• Exercise passage:
# Legal salaries



## Rach8 (Sep 14, 2012)

I've been offered a position of trade mark agent/lawyer within a Singapore law firm. The annual salary offered is SG$ 42,000. 

This is really really low isn't it? Does anyone know sort of a salary could an expect expect? 

Thanks in advance for your help!


----------



## simonsays (Feb 11, 2009)

i don't know how the legal profession works, but I guess they do have expensive lawyers, as well as cheaper lawyers - but, 42k S$ PA is pretty low ..

works out to about 3,500 $ - just about nice, if you are a bachelor and have less obligations .. for my 2 cents, anything less than 60K PA is not worth, in Singapore .. unless you have other reasons to move yourself here ..


----------



## ysayap (May 17, 2012)

If you are interested to accept the position, then maybe you can negotiate your salary. $42k is quite low.


----------



## ysayap (May 17, 2012)

Were you able to negotiate your salary?


----------



## Sukgill78 (Sep 19, 2012)

• Provided information:
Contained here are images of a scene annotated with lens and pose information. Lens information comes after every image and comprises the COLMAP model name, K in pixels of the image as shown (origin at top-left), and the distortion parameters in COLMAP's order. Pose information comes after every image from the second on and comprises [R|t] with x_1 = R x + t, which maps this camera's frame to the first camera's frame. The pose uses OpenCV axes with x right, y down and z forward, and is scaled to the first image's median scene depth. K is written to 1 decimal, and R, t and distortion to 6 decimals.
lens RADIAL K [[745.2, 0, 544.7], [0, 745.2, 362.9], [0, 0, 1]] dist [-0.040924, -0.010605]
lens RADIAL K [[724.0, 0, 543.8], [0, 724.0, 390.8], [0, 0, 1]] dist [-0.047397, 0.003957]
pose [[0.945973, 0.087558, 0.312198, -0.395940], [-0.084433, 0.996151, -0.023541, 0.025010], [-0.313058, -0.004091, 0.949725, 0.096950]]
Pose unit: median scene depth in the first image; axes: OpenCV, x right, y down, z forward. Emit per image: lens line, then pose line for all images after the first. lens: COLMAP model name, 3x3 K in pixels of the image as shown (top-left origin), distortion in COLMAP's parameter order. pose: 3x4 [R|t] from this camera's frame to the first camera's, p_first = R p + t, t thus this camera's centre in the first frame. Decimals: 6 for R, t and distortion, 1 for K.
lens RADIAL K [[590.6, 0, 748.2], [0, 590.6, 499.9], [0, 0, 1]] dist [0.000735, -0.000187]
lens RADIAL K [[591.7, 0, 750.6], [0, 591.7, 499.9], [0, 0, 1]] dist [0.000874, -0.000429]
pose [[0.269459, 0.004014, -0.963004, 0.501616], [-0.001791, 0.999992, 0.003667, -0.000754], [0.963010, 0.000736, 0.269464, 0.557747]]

* * *

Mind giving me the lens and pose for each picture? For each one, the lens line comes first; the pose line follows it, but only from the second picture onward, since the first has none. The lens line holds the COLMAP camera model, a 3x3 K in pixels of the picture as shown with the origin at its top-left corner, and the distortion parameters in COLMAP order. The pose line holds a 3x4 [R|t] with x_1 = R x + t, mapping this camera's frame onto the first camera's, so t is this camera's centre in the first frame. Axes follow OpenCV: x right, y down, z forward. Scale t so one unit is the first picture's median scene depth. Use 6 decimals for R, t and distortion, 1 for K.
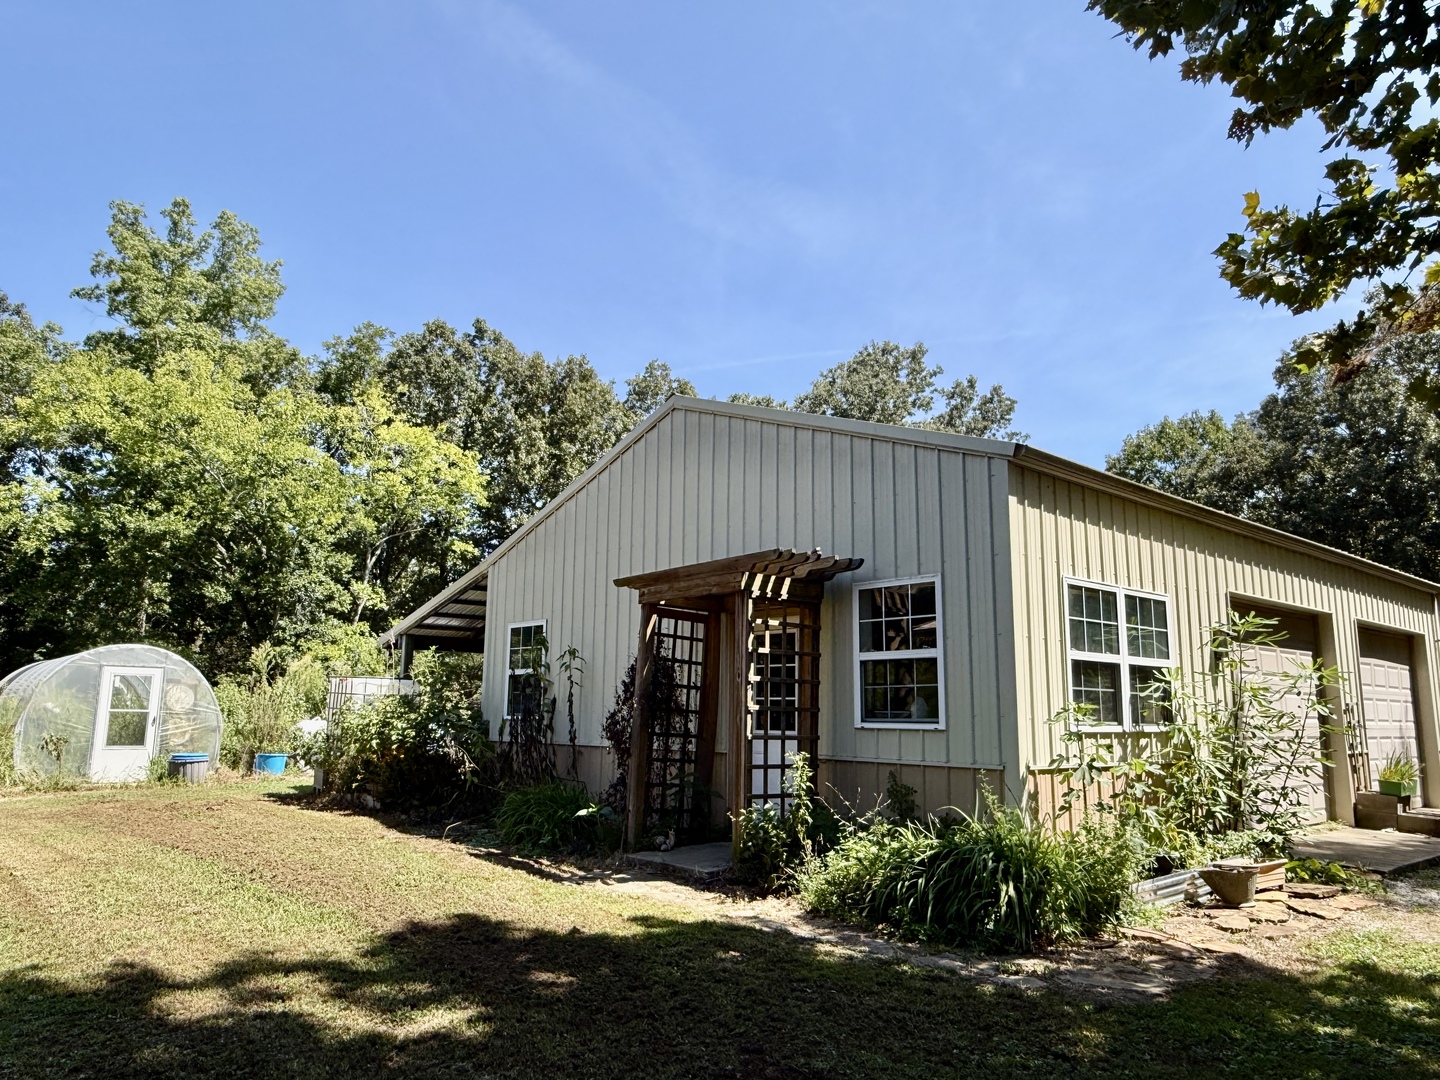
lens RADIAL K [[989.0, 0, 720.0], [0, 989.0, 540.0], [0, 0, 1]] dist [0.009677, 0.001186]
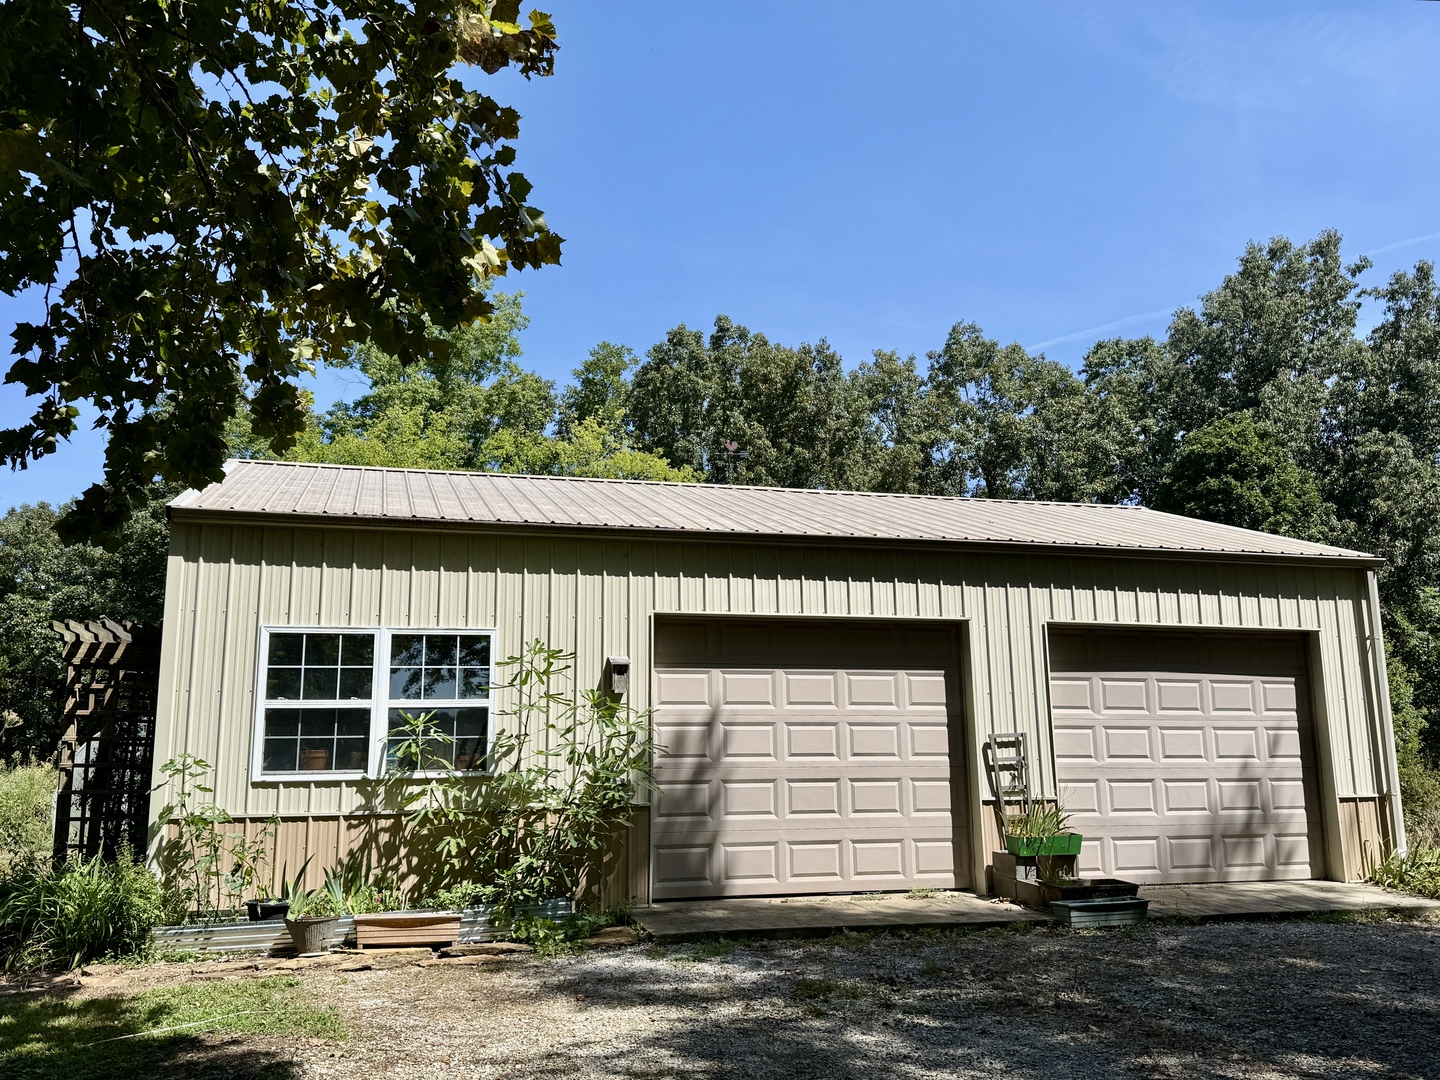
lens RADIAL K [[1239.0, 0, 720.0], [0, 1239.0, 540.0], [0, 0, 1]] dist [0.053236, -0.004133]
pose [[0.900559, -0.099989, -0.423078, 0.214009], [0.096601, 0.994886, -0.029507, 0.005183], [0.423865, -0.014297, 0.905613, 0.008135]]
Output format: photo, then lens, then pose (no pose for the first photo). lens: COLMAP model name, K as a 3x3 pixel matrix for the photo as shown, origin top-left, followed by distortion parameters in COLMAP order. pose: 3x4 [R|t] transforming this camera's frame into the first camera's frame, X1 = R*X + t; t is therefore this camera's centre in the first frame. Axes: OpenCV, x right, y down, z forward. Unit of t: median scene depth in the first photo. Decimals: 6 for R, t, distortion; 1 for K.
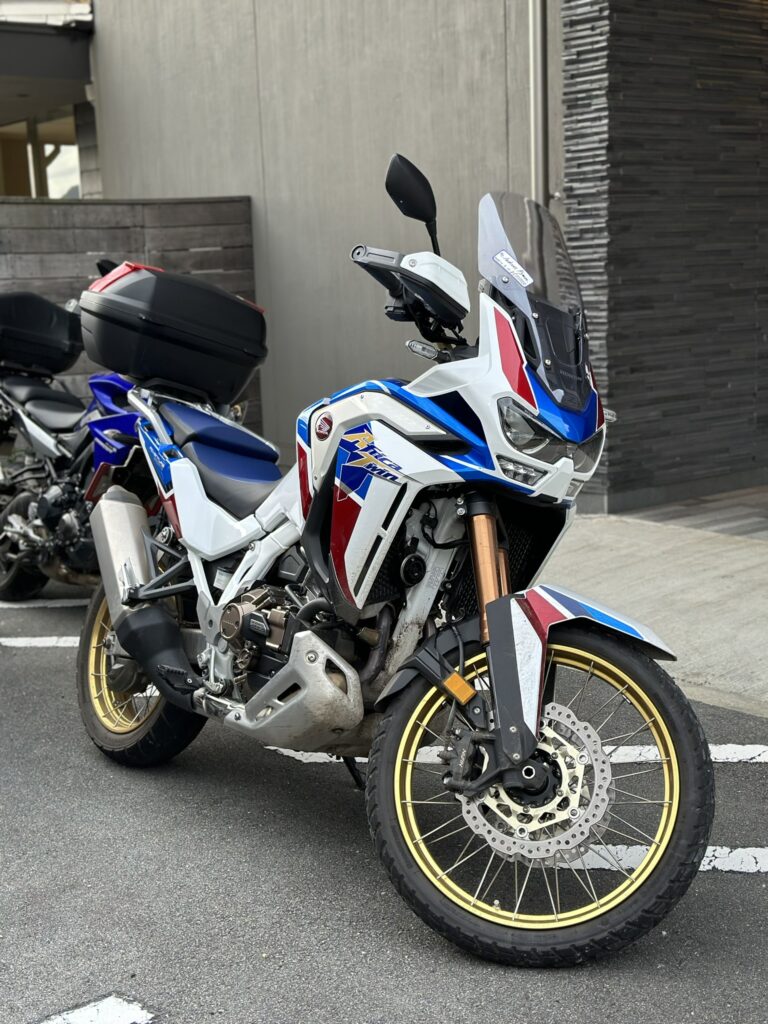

• Instructions for the task:
In the legal salaries thread, what annual salary was Rach8 offered for the trade mark agent/lawyer position? The lines in the two blocks are separate material, unrelated to the legal salaries thread.

• Task answer:
SG$ 42,000